Os aliados de Kyiv reiteraram sua condenação aos referendos, com o Canadá dizendo que imporia novas sanções.
“O Canadá não reconhece – e nunca reconhecerá os resultados dos referendos ilegítimos da Rússia ou de sua tentativa de anexação ilegal de territórios ucranianos”, disse o primeiro-ministro canadense, Justin Trudeau, em comunicado divulgado na quarta-feira nas redes sociais.
“Deixe-me ser claro: as fronteiras da Ucrânia não vão mudar. O território da Ucrânia continuará sendo da Ucrânia”.
Hoda Abdel-Hamid, da Al Jazeera, reportando de Kryvyi Rih, a oeste de Zaporizhia, disse que a maioria das pessoas com quem ela falou disse que já “conhece os resultados do referendo, sem esperar os cinco dias completos de votação. Outras pessoas estão preocupadas com o que acontecerá após o referendo.

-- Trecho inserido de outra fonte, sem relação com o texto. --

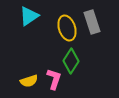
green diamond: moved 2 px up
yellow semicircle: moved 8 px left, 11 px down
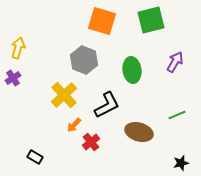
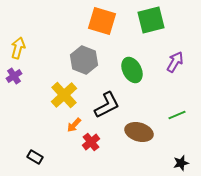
green ellipse: rotated 20 degrees counterclockwise
purple cross: moved 1 px right, 2 px up
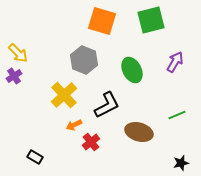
yellow arrow: moved 5 px down; rotated 120 degrees clockwise
orange arrow: rotated 21 degrees clockwise
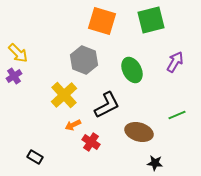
orange arrow: moved 1 px left
red cross: rotated 18 degrees counterclockwise
black star: moved 26 px left; rotated 21 degrees clockwise
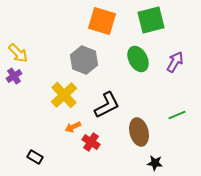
green ellipse: moved 6 px right, 11 px up
orange arrow: moved 2 px down
brown ellipse: rotated 60 degrees clockwise
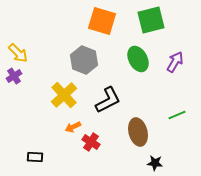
black L-shape: moved 1 px right, 5 px up
brown ellipse: moved 1 px left
black rectangle: rotated 28 degrees counterclockwise
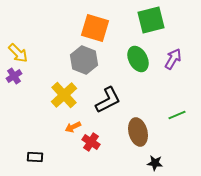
orange square: moved 7 px left, 7 px down
purple arrow: moved 2 px left, 3 px up
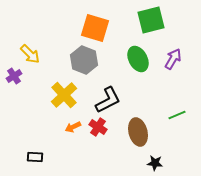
yellow arrow: moved 12 px right, 1 px down
red cross: moved 7 px right, 15 px up
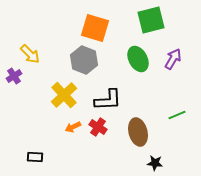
black L-shape: rotated 24 degrees clockwise
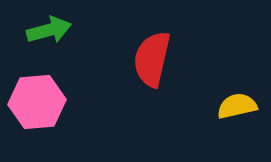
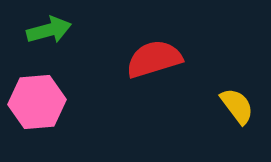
red semicircle: moved 2 px right; rotated 60 degrees clockwise
yellow semicircle: rotated 66 degrees clockwise
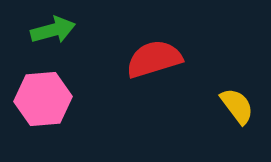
green arrow: moved 4 px right
pink hexagon: moved 6 px right, 3 px up
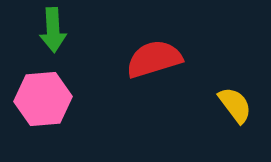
green arrow: rotated 102 degrees clockwise
yellow semicircle: moved 2 px left, 1 px up
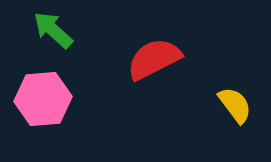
green arrow: rotated 135 degrees clockwise
red semicircle: rotated 10 degrees counterclockwise
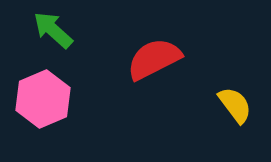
pink hexagon: rotated 18 degrees counterclockwise
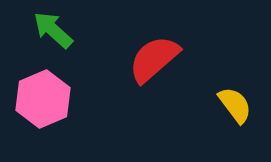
red semicircle: rotated 14 degrees counterclockwise
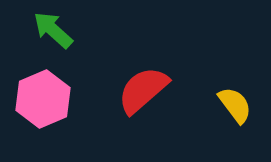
red semicircle: moved 11 px left, 31 px down
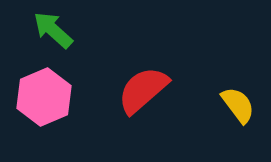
pink hexagon: moved 1 px right, 2 px up
yellow semicircle: moved 3 px right
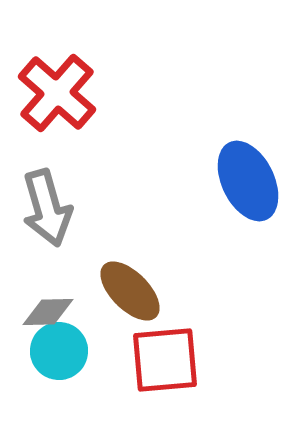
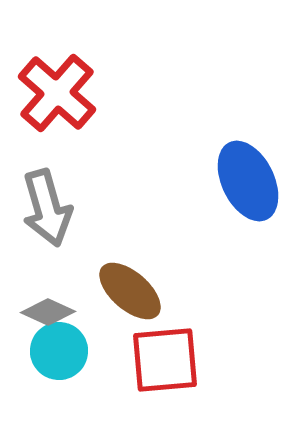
brown ellipse: rotated 4 degrees counterclockwise
gray diamond: rotated 26 degrees clockwise
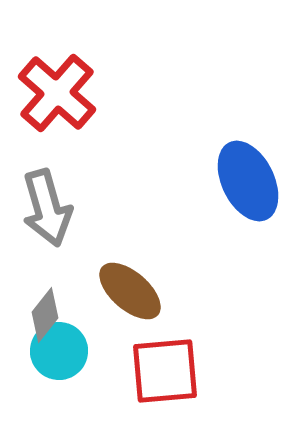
gray diamond: moved 3 px left, 3 px down; rotated 76 degrees counterclockwise
red square: moved 11 px down
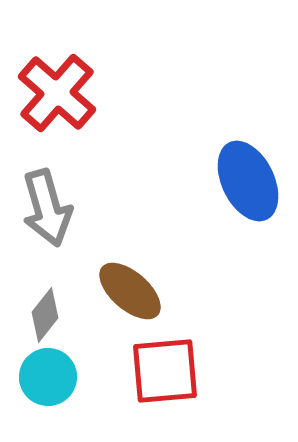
cyan circle: moved 11 px left, 26 px down
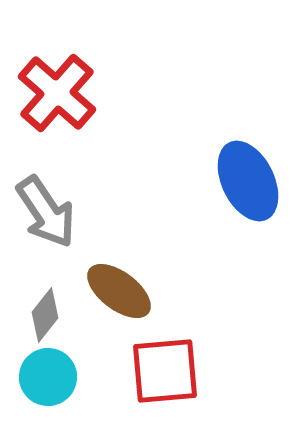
gray arrow: moved 1 px left, 4 px down; rotated 18 degrees counterclockwise
brown ellipse: moved 11 px left; rotated 4 degrees counterclockwise
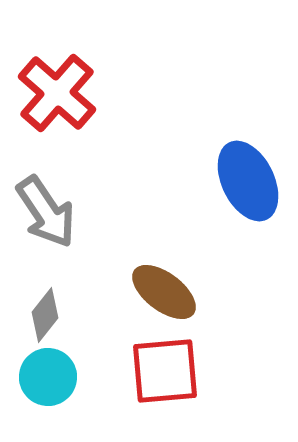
brown ellipse: moved 45 px right, 1 px down
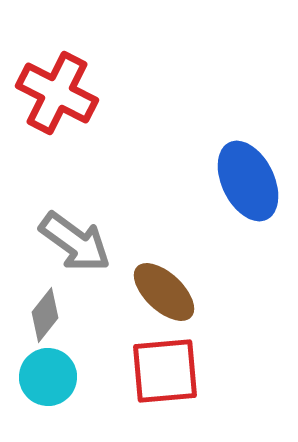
red cross: rotated 14 degrees counterclockwise
gray arrow: moved 29 px right, 30 px down; rotated 20 degrees counterclockwise
brown ellipse: rotated 6 degrees clockwise
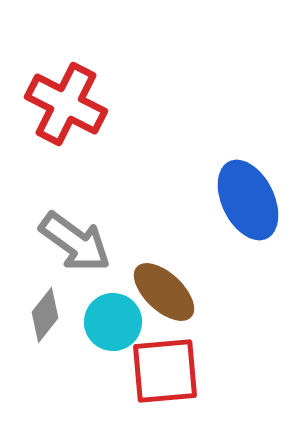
red cross: moved 9 px right, 11 px down
blue ellipse: moved 19 px down
cyan circle: moved 65 px right, 55 px up
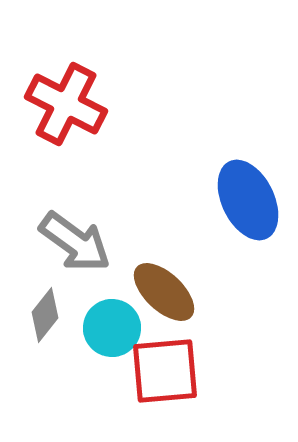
cyan circle: moved 1 px left, 6 px down
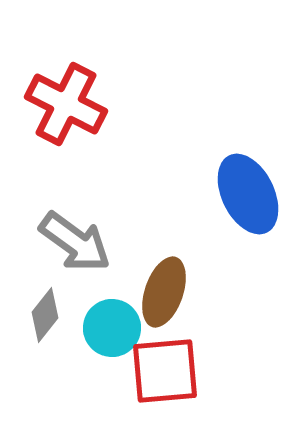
blue ellipse: moved 6 px up
brown ellipse: rotated 66 degrees clockwise
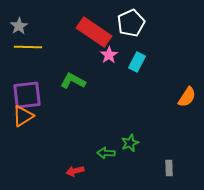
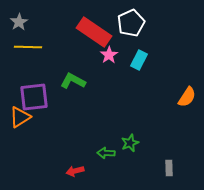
gray star: moved 4 px up
cyan rectangle: moved 2 px right, 2 px up
purple square: moved 7 px right, 2 px down
orange triangle: moved 3 px left, 1 px down
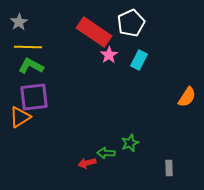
green L-shape: moved 42 px left, 15 px up
red arrow: moved 12 px right, 8 px up
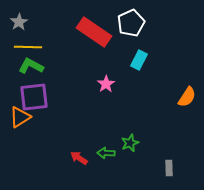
pink star: moved 3 px left, 29 px down
red arrow: moved 8 px left, 5 px up; rotated 48 degrees clockwise
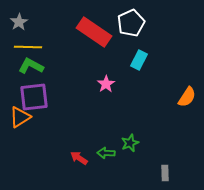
gray rectangle: moved 4 px left, 5 px down
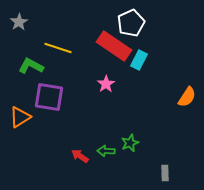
red rectangle: moved 20 px right, 14 px down
yellow line: moved 30 px right, 1 px down; rotated 16 degrees clockwise
purple square: moved 15 px right; rotated 16 degrees clockwise
green arrow: moved 2 px up
red arrow: moved 1 px right, 2 px up
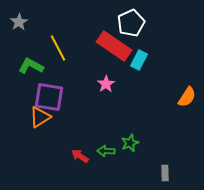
yellow line: rotated 44 degrees clockwise
orange triangle: moved 20 px right
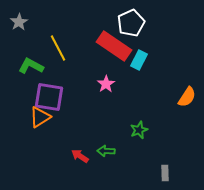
green star: moved 9 px right, 13 px up
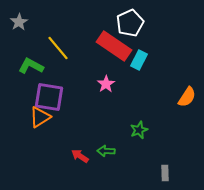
white pentagon: moved 1 px left
yellow line: rotated 12 degrees counterclockwise
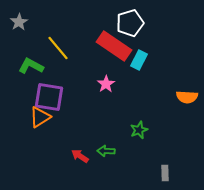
white pentagon: rotated 8 degrees clockwise
orange semicircle: rotated 60 degrees clockwise
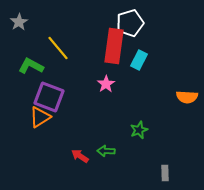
red rectangle: rotated 64 degrees clockwise
purple square: rotated 12 degrees clockwise
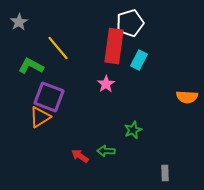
green star: moved 6 px left
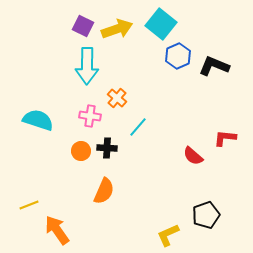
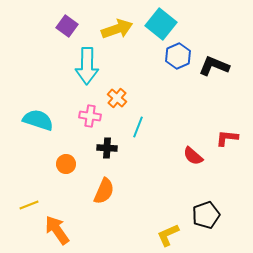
purple square: moved 16 px left; rotated 10 degrees clockwise
cyan line: rotated 20 degrees counterclockwise
red L-shape: moved 2 px right
orange circle: moved 15 px left, 13 px down
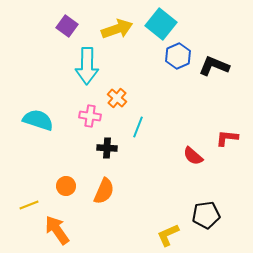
orange circle: moved 22 px down
black pentagon: rotated 12 degrees clockwise
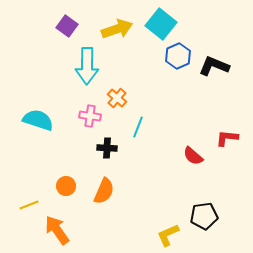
black pentagon: moved 2 px left, 1 px down
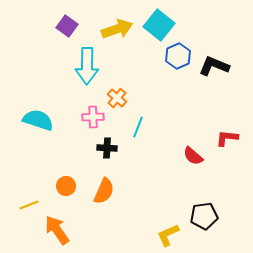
cyan square: moved 2 px left, 1 px down
pink cross: moved 3 px right, 1 px down; rotated 10 degrees counterclockwise
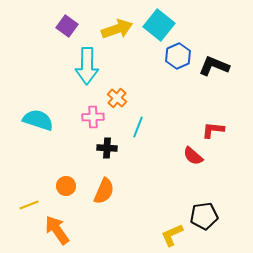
red L-shape: moved 14 px left, 8 px up
yellow L-shape: moved 4 px right
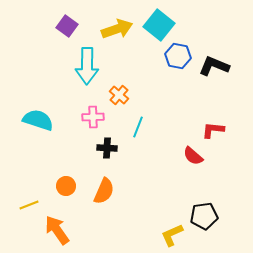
blue hexagon: rotated 25 degrees counterclockwise
orange cross: moved 2 px right, 3 px up
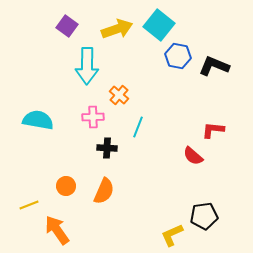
cyan semicircle: rotated 8 degrees counterclockwise
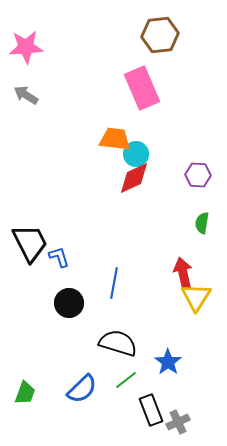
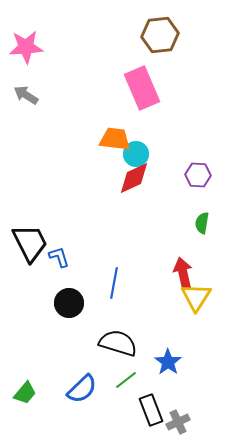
green trapezoid: rotated 20 degrees clockwise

“Vimos nos últimos cinco dias, civis tentando sair de Luhansk, Donetsk, Zaporizhia, Kherson, e eles sempre disseram a mesma coisa – alguns diriam que este referendo para eles foi o último [straw].
“Disseram que, ultimamente, ficou muito mais rígido e muito mais difícil viver, mas existe aquele medo de mobilização [into the Russian forces]”, disse Abdel-Hamid.
As votações seguem um referendo semelhante realizado na Crimeia depois que a Rússia tomou a península da Ucrânia em 2014, quando líderes apoiados por Moscou declararam uma votação de 97 por cento para se juntar à Rússia. A anexação nunca foi reconhecida pela comunidade internacional.
Falando na TV estatal na terça-feira, Putin disse que os votos foram para proteger russos étnicos e pessoas de língua russa de suposta perseguição. Kyiv negou tal discriminação.
‘Fronteiras internacionalmente reconhecidas’
Moscou agiu nos últimos meses para “russificar” áreas sob seu controle, inclusive emitindo passaportes russos para pessoas e reescrevendo currículos escolares.
Valentina Matviyenko, chefe da câmara alta do parlamento russo, disse que se os resultados da votação forem favoráveis, a Rússia poderia considerar anexar as quatro regiões em 4 de outubro, três dias antes de Putin comemorar seu 70º aniversário.
Na ONU, a subsecretária-geral para Assuntos Políticos e de Consolidação da Paz, Rosemary DiCarlo, disse na reunião do Conselho de Segurança que o órgão “continua totalmente comprometido” com a integridade territorial da Ucrânia “dentro de suas fronteiras internacionalmente reconhecidas”.
Embora o veto de Moscou signifique que não há chance de o Conselho de Segurança chegar a um consenso sobre a anexação da Rússia, os Estados Unidos pretendem apresentar uma resolução exortando os Estados membros “a não reconhecer qualquer status alterado da Ucrânia e obrigando a Rússia a retirar suas tropas da Ucrânia”. disse a enviada dos EUA Linda Thomas-Greenfield.
A China, o maior aliado mais próximo de Moscou desde a invasão da Ucrânia, ainda não condenou abertamente a ofensiva, mas disse ao Conselho de Segurança que a “integridade territorial de todos os países deve ser respeitada”.
Quando a Rússia começou a divulgar os resultados dos referendos, Medvedev emitiu um novo alerta nuclear contundente.
“Quero lembrá-los – os surdos que ouvem apenas a si mesmos: a Rússia tem o direito de usar armas nucleares, se necessário”, disse ele nas redes sociais.
O porta-voz do Pentágono, brigadeiro-general Patrick Ryder, disse que os EUA estão levando a ameaça reiterada “a sério”, mas não viram nada para fazer Washington mudar sua postura nuclear.
O chefe da Otan, Jens Stoltenberg, disse: “A Rússia deve saber que a guerra nuclear não pode ser vencida e nunca deve ser travada”.